*EXERCISE OBJECTIVE*
All of the data below is to be returned unaltered.

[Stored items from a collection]
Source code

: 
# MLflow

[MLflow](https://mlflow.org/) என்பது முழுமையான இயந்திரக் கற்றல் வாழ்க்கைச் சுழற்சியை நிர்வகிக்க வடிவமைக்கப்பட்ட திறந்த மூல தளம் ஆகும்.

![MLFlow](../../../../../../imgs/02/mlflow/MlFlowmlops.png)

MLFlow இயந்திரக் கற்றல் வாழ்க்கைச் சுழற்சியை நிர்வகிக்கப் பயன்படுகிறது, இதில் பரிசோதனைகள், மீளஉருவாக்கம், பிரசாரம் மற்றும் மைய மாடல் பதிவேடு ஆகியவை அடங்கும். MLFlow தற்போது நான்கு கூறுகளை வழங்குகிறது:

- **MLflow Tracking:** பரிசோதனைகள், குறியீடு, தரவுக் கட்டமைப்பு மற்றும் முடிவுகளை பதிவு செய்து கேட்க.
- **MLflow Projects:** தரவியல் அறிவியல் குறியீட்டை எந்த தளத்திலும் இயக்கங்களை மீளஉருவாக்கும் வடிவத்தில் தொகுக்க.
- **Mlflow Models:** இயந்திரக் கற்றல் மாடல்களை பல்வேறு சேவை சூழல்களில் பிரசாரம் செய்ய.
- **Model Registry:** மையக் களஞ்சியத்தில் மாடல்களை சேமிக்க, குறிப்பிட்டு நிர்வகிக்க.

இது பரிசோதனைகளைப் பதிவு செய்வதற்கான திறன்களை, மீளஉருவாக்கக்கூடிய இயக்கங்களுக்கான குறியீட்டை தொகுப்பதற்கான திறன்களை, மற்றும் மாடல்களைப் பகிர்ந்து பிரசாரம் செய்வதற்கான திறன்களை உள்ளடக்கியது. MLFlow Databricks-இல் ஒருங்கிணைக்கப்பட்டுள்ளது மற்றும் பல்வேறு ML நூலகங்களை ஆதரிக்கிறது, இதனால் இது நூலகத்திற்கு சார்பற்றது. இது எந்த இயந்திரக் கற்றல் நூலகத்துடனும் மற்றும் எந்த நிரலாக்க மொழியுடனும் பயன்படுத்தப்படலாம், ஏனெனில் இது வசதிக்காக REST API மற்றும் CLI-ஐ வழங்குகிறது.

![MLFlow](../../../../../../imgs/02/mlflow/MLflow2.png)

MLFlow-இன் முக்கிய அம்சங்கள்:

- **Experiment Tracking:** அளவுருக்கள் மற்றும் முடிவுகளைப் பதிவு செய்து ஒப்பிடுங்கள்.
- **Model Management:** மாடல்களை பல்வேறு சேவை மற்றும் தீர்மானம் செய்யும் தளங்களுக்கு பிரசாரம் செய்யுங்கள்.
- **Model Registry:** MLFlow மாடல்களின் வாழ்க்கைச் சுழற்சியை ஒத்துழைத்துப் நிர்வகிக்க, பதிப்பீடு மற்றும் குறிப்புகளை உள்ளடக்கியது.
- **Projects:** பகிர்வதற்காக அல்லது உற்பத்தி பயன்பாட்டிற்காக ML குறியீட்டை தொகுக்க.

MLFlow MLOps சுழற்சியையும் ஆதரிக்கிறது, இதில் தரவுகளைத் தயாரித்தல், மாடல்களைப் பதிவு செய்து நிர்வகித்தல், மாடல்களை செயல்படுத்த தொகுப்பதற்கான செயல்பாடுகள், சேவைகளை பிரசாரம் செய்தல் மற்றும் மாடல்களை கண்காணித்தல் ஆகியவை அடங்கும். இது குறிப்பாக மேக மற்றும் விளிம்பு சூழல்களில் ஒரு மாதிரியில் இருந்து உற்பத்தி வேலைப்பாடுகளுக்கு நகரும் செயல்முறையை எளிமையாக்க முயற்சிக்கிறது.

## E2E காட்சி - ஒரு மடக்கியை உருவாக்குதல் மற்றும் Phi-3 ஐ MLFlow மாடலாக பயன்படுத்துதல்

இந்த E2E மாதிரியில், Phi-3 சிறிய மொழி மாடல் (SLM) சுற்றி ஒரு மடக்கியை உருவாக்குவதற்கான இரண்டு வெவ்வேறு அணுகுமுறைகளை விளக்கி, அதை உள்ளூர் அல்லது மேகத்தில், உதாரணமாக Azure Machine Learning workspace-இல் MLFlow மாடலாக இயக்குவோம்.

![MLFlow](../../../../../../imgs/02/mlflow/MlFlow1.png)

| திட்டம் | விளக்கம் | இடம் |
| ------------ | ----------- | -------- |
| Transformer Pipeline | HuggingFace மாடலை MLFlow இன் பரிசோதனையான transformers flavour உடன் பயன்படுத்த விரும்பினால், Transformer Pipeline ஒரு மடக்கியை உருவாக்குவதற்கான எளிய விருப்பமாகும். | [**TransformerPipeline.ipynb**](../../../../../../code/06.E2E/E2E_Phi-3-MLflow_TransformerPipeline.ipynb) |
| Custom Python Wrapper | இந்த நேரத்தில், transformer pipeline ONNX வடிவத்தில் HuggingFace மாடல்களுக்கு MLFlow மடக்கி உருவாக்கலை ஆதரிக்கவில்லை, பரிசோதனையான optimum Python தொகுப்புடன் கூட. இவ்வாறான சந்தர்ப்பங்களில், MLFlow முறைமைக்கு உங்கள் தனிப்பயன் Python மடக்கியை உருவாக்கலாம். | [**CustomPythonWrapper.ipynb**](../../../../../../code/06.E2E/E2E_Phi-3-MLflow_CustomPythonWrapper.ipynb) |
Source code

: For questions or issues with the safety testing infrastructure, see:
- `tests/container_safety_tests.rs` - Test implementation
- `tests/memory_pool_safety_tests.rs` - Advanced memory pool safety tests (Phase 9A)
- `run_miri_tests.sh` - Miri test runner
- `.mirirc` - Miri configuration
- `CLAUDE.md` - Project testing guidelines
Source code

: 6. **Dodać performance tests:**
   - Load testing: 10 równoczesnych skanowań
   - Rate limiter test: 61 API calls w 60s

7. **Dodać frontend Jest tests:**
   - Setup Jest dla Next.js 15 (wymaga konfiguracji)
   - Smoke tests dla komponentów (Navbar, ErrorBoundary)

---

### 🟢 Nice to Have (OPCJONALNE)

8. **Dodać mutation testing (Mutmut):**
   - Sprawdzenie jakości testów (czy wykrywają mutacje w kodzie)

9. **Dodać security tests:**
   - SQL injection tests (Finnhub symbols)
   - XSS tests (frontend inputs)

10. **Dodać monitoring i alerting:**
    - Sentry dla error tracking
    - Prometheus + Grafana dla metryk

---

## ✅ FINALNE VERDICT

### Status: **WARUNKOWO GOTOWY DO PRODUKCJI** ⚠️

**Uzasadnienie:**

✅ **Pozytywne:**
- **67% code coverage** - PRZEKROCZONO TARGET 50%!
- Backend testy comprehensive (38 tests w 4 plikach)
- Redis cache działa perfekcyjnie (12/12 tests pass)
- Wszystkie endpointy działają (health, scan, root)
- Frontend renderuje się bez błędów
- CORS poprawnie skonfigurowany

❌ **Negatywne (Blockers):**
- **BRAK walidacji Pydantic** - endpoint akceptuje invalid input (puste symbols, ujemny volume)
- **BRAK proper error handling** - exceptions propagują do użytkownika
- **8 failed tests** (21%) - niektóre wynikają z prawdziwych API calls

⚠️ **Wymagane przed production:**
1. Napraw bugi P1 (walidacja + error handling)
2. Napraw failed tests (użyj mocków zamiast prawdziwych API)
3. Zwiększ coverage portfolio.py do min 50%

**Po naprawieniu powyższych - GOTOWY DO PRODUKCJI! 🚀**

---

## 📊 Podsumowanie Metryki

*TASK RESPONSE*
Source code

: 
# MLflow

[MLflow](https://mlflow.org/) என்பது முழுமையான இயந்திரக் கற்றல் வாழ்க்கைச் சுழற்சியை நிர்வகிக்க வடிவமைக்கப்பட்ட திறந்த மூல தளம் ஆகும்.

![MLFlow](../../../../../../imgs/02/mlflow/MlFlowmlops.png)

MLFlow இயந்திரக் கற்றல் வாழ்க்கைச் சுழற்சியை நிர்வகிக்கப் பயன்படுகிறது, இதில் பரிசோதனைகள், மீளஉருவாக்கம், பிரசாரம் மற்றும் மைய மாடல் பதிவேடு ஆகியவை அடங்கும். MLFlow தற்போது நான்கு கூறுகளை வழங்குகிறது:

- **MLflow Tracking:** பரிசோதனைகள், குறியீடு, தரவுக் கட்டமைப்பு மற்றும் முடிவுகளை பதிவு செய்து கேட்க.
- **MLflow Projects:** தரவியல் அறிவியல் குறியீட்டை எந்த தளத்திலும் இயக்கங்களை மீளஉருவாக்கும் வடிவத்தில் தொகுக்க.
- **Mlflow Models:** இயந்திரக் கற்றல் மாடல்களை பல்வேறு சேவை சூழல்களில் பிரசாரம் செய்ய.
- **Model Registry:** மையக் களஞ்சியத்தில் மாடல்களை சேமிக்க, குறிப்பிட்டு நிர்வகிக்க.

இது பரிசோதனைகளைப் பதிவு செய்வதற்கான திறன்களை, மீளஉருவாக்கக்கூடிய இயக்கங்களுக்கான குறியீட்டை தொகுப்பதற்கான திறன்களை, மற்றும் மாடல்களைப் பகிர்ந்து பிரசாரம் செய்வதற்கான திறன்களை உள்ளடக்கியது. MLFlow Databricks-இல் ஒருங்கிணைக்கப்பட்டுள்ளது மற்றும் பல்வேறு ML நூலகங்களை ஆதரிக்கிறது, இதனால் இது நூலகத்திற்கு சார்பற்றது. இது எந்த இயந்திரக் கற்றல் நூலகத்துடனும் மற்றும் எந்த நிரலாக்க மொழியுடனும் பயன்படுத்தப்படலாம், ஏனெனில் இது வசதிக்காக REST API மற்றும் CLI-ஐ வழங்குகிறது.

![MLFlow](../../../../../../imgs/02/mlflow/MLflow2.png)

MLFlow-இன் முக்கிய அம்சங்கள்:

- **Experiment Tracking:** அளவுருக்கள் மற்றும் முடிவுகளைப் பதிவு செய்து ஒப்பிடுங்கள்.
- **Model Management:** மாடல்களை பல்வேறு சேவை மற்றும் தீர்மானம் செய்யும் தளங்களுக்கு பிரசாரம் செய்யுங்கள்.
- **Model Registry:** MLFlow மாடல்களின் வாழ்க்கைச் சுழற்சியை ஒத்துழைத்துப் நிர்வகிக்க, பதிப்பீடு மற்றும் குறிப்புகளை உள்ளடக்கியது.
- **Projects:** பகிர்வதற்காக அல்லது உற்பத்தி பயன்பாட்டிற்காக ML குறியீட்டை தொகுக்க.

MLFlow MLOps சுழற்சியையும் ஆதரிக்கிறது, இதில் தரவுகளைத் தயாரித்தல், மாடல்களைப் பதிவு செய்து நிர்வகித்தல், மாடல்களை செயல்படுத்த தொகுப்பதற்கான செயல்பாடுகள், சேவைகளை பிரசாரம் செய்தல் மற்றும் மாடல்களை கண்காணித்தல் ஆகியவை அடங்கும். இது குறிப்பாக மேக மற்றும் விளிம்பு சூழல்களில் ஒரு மாதிரியில் இருந்து உற்பத்தி வேலைப்பாடுகளுக்கு நகரும் செயல்முறையை எளிமையாக்க முயற்சிக்கிறது.

## E2E காட்சி - ஒரு மடக்கியை உருவாக்குதல் மற்றும் Phi-3 ஐ MLFlow மாடலாக பயன்படுத்துதல்

இந்த E2E மாதிரியில், Phi-3 சிறிய மொழி மாடல் (SLM) சுற்றி ஒரு மடக்கியை உருவாக்குவதற்கான இரண்டு வெவ்வேறு அணுகுமுறைகளை விளக்கி, அதை உள்ளூர் அல்லது மேகத்தில், உதாரணமாக Azure Machine Learning workspace-இல் MLFlow மாடலாக இயக்குவோம்.

![MLFlow](../../../../../../imgs/02/mlflow/MlFlow1.png)

| திட்டம் | விளக்கம் | இடம் |
| ------------ | ----------- | -------- |
| Transformer Pipeline | HuggingFace மாடலை MLFlow இன் பரிசோதனையான transformers flavour உடன் பயன்படுத்த விரும்பினால், Transformer Pipeline ஒரு மடக்கியை உருவாக்குவதற்கான எளிய விருப்பமாகும். | [**TransformerPipeline.ipynb**](../../../../../../code/06.E2E/E2E_Phi-3-MLflow_TransformerPipeline.ipynb) |
| Custom Python Wrapper | இந்த நேரத்தில், transformer pipeline ONNX வடிவத்தில் HuggingFace மாடல்களுக்கு MLFlow மடக்கி உருவாக்கலை ஆதரிக்கவில்லை, பரிசோதனையான optimum Python தொகுப்புடன் கூட. இவ்வாறான சந்தர்ப்பங்களில், MLFlow முறைமைக்கு உங்கள் தனிப்பயன் Python மடக்கியை உருவாக்கலாம். | [**CustomPythonWrapper.ipynb**](../../../../../../code/06.E2E/E2E_Phi-3-MLflow_CustomPythonWrapper.ipynb) |
Source code

: For questions or issues with the safety testing infrastructure, see:
- `tests/container_safety_tests.rs` - Test implementation
- `tests/memory_pool_safety_tests.rs` - Advanced memory pool safety tests (Phase 9A)
- `run_miri_tests.sh` - Miri test runner
- `.mirirc` - Miri configuration
- `CLAUDE.md` - Project testing guidelines
Source code

: 6. **Dodać performance tests:**
   - Load testing: 10 równoczesnych skanowań
   - Rate limiter test: 61 API calls w 60s

7. **Dodać frontend Jest tests:**
   - Setup Jest dla Next.js 15 (wymaga konfiguracji)
   - Smoke tests dla komponentów (Navbar, ErrorBoundary)

---

### 🟢 Nice to Have (OPCJONALNE)

8. **Dodać mutation testing (Mutmut):**
   - Sprawdzenie jakości testów (czy wykrywają mutacje w kodzie)

9. **Dodać security tests:**
   - SQL injection tests (Finnhub symbols)
   - XSS tests (frontend inputs)

10. **Dodać monitoring i alerting:**
    - Sentry dla error tracking
    - Prometheus + Grafana dla metryk

---

## ✅ FINALNE VERDICT

### Status: **WARUNKOWO GOTOWY DO PRODUKCJI** ⚠️

**Uzasadnienie:**

✅ **Pozytywne:**
- **67% code coverage** - PRZEKROCZONO TARGET 50%!
- Backend testy comprehensive (38 tests w 4 plikach)
- Redis cache działa perfekcyjnie (12/12 tests pass)
- Wszystkie endpointy działają (health, scan, root)
- Frontend renderuje się bez błędów
- CORS poprawnie skonfigurowany

❌ **Negatywne (Blockers):**
- **BRAK walidacji Pydantic** - endpoint akceptuje invalid input (puste symbols, ujemny volume)
- **BRAK proper error handling** - exceptions propagują do użytkownika
- **8 failed tests** (21%) - niektóre wynikają z prawdziwych API calls

⚠️ **Wymagane przed production:**
1. Napraw bugi P1 (walidacja + error handling)
2. Napraw failed tests (użyj mocków zamiast prawdziwych API)
3. Zwiększ coverage portfolio.py do min 50%

**Po naprawieniu powyższych - GOTOWY DO PRODUKCJI! 🚀**

---

## 📊 Podsumowanie Metryki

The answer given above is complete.